Kroger, the United States’ leading pure-play grocer, is trying out a new self-service option at 20 stores in the Cincinnati, Ohio, area.
The company has added belted self-checkout, which functions essentially like a cashier-manned checkout lane, except that the consumer operates the technology, Cincinnati ABC affiliate WCPO reported.
The outlet noted that, with smaller-format self-service kiosks, the grocer found that consumers often struggled with a lack of space, even dropping damageable items. The stores also offer an attended checkout option for those where a shopper cannot or does not want to use these self-service lanes.
“Kroger is always looking for new ways to reinvent the checkout experience for its customers,” Jenifer Moore, corporate affairs manager for Kroger’s Cincinnati-Dayton division, said in a statement quoted by WLWT5. “[We recently] launched belted self-checkout lanes in over 40 stores in the Cincinnati/Dayton division.”
Kroger has been exploring a range of self-service options in recent years. In 2021, for example, the company began testing “KroGo” smart carts, created in partnership with Instacart-owned technology company Caper AI.
Also last year, the company pilot tested a self-service-only store in Dallas, Texas.

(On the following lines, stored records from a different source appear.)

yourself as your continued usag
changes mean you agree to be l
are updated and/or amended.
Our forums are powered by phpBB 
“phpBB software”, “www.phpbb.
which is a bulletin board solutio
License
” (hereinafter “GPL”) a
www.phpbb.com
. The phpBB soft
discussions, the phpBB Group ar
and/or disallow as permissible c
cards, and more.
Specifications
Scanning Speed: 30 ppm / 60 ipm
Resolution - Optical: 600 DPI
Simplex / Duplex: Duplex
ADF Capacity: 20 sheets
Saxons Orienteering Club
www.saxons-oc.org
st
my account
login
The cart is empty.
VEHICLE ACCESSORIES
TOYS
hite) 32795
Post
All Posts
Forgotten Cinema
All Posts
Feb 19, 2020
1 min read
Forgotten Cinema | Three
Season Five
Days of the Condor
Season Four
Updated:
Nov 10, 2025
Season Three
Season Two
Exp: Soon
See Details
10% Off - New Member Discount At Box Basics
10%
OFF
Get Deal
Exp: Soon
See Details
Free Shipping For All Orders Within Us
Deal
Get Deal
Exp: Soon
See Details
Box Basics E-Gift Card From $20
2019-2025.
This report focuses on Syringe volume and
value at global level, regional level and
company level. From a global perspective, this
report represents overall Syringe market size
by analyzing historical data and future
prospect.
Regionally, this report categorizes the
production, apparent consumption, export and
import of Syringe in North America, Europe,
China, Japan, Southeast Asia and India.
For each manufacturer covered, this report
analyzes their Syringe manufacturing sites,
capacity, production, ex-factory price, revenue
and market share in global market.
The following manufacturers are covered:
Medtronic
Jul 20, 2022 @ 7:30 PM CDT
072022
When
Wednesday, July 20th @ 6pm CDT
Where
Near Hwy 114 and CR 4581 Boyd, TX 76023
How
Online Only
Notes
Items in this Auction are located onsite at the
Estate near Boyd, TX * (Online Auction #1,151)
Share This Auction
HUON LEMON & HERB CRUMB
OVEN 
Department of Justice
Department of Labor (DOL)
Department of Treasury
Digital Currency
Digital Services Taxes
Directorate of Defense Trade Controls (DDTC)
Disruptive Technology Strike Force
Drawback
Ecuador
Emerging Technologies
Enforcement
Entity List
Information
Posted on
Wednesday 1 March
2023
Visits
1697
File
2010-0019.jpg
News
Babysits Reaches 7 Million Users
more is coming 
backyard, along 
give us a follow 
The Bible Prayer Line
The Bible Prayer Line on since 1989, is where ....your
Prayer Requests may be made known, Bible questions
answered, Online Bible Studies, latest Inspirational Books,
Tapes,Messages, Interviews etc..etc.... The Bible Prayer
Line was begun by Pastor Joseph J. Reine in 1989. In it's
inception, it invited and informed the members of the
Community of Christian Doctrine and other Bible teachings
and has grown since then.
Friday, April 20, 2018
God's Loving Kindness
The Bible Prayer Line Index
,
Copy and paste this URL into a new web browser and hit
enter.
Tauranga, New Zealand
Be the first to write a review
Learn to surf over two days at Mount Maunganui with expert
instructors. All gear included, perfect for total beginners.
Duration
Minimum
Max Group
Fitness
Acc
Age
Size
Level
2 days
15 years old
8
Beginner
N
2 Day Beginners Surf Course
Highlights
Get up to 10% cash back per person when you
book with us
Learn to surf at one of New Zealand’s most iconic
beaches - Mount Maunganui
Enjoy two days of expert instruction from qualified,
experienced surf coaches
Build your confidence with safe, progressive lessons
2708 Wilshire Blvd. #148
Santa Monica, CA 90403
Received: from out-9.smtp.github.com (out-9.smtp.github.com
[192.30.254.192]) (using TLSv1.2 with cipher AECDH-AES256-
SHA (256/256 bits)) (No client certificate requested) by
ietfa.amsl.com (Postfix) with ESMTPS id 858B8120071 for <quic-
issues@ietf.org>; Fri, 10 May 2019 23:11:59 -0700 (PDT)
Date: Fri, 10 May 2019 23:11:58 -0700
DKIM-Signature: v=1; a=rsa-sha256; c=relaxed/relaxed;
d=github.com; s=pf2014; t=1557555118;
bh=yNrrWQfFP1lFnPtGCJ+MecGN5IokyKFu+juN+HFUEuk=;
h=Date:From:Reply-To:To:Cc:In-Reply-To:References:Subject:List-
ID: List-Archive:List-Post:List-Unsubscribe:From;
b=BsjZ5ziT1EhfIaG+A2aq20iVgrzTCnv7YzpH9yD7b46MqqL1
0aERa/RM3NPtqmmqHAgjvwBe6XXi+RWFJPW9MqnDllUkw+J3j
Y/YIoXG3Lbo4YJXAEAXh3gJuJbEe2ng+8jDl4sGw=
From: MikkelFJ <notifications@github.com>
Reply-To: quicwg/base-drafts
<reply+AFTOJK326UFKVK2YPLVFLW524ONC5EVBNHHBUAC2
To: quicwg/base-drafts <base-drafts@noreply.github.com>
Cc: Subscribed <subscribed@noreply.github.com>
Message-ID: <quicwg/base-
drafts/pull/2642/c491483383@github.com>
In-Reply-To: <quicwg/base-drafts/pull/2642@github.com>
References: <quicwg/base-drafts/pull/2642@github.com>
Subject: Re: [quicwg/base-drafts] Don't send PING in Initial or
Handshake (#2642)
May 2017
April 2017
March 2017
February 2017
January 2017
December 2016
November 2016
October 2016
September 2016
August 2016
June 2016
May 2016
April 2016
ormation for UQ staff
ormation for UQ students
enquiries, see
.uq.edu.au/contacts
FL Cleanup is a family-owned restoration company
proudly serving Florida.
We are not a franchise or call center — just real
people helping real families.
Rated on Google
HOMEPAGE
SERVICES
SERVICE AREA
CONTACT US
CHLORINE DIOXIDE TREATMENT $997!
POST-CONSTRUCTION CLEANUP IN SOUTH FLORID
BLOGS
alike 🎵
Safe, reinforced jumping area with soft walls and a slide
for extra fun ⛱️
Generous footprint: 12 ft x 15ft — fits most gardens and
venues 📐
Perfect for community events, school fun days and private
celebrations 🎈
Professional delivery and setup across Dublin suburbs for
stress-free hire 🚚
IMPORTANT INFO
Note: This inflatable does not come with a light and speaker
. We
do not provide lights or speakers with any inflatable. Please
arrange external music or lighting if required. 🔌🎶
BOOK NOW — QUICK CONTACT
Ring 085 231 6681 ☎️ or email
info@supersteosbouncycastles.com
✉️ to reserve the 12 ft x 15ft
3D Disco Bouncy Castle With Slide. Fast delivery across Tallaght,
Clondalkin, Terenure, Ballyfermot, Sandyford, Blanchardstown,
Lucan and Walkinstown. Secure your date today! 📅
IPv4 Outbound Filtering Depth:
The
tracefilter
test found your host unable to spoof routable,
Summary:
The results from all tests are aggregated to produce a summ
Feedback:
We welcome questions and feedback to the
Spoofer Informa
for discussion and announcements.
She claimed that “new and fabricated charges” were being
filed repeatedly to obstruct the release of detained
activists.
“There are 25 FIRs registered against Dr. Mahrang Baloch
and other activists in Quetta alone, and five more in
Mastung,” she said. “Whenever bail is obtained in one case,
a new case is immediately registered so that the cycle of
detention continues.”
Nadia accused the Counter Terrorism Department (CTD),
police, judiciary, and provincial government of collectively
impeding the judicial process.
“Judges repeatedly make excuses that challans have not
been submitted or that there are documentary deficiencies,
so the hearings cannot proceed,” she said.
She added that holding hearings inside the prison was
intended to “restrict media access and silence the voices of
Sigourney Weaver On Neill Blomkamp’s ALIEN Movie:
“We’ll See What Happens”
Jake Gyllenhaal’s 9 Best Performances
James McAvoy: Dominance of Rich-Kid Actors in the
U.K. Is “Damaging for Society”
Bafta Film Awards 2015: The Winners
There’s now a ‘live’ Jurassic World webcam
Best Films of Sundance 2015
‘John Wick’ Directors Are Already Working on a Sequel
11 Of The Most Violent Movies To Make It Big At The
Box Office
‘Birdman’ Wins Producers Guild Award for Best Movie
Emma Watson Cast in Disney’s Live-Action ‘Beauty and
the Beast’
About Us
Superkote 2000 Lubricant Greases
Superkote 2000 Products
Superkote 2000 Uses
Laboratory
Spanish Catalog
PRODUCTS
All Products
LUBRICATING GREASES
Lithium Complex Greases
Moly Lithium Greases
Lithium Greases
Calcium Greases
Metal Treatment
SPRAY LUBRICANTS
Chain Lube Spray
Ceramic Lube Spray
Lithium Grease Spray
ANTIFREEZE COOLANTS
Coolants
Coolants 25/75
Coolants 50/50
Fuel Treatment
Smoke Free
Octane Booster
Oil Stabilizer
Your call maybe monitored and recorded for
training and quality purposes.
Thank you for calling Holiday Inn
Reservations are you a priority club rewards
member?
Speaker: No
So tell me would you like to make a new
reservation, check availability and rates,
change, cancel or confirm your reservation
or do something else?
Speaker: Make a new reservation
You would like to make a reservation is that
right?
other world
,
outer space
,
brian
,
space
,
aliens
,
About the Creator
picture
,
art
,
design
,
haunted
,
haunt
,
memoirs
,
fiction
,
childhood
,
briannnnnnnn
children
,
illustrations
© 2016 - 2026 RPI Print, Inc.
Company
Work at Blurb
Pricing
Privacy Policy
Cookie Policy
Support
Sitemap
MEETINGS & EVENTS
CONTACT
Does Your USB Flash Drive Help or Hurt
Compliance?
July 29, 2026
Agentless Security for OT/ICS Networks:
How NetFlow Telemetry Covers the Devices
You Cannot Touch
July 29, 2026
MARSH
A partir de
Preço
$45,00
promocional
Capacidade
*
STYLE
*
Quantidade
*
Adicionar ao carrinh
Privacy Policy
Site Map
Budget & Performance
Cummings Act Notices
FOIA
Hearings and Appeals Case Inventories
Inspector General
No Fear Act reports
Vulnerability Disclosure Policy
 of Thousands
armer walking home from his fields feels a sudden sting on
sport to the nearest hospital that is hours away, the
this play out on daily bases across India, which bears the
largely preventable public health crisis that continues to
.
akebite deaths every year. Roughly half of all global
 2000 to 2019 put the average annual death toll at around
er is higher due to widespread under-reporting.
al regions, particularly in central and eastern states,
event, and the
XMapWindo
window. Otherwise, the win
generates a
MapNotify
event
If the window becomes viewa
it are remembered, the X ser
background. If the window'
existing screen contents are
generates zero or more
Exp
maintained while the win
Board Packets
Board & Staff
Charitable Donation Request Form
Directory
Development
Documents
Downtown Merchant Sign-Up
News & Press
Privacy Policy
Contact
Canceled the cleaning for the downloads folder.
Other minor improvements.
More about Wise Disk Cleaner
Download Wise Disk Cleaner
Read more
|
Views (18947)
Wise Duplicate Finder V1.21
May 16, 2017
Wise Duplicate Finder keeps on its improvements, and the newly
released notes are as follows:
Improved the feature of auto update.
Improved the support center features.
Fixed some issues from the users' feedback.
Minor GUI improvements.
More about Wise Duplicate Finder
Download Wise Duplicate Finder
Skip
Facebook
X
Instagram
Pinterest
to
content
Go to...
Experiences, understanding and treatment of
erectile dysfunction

The news comes as many retailers look into forms of self-service that remove friction from the self-service process even more. Take, for instance, checkout methods in the style of Amazon’s “Just Walk Out” technology, whereby consumers scan their payment method as they enter, pick items up off the shelves, and leave the store, having the items automatically charged to their accounts.
For example, Rewe, a major German grocery chain, which operates around 6,000 stores in its home country and 3,500 in other markets, announced earlier this summer that it is implementing autonomous checkout in partnership with Israel-based computer vision company Trigo.
Plus, convenience chain QuikTrip, which has more than 900 stores in 15 states, announced Monday (Aug. 15) that it is implementing Just Walk Out technology at a location in Tulsa.
Research from PYMNTS’ September 2021 study “Today’s Self-Service Shopping Journey: The New Retail Expectation,” created in collaboration with Toshiba, which surveyed more than 2,000 U.S. adults about their checkout behaviors, showed that the No. 1 reason consumers opt for self-checkout is that they are looking for a quicker purchasing experience, and the second most popular reason is that they do not want to wait in line.
However, self-service is not always faster than its traditional checkout counterparts. The same survey found that 35% of grocery shoppers who use traditional checkout do so because they believe it takes less time than self-checkout alternatives. Meanwhile, the most common reason shoppers gave for using traditional checkout at the grocery store is that they are accustomed to it.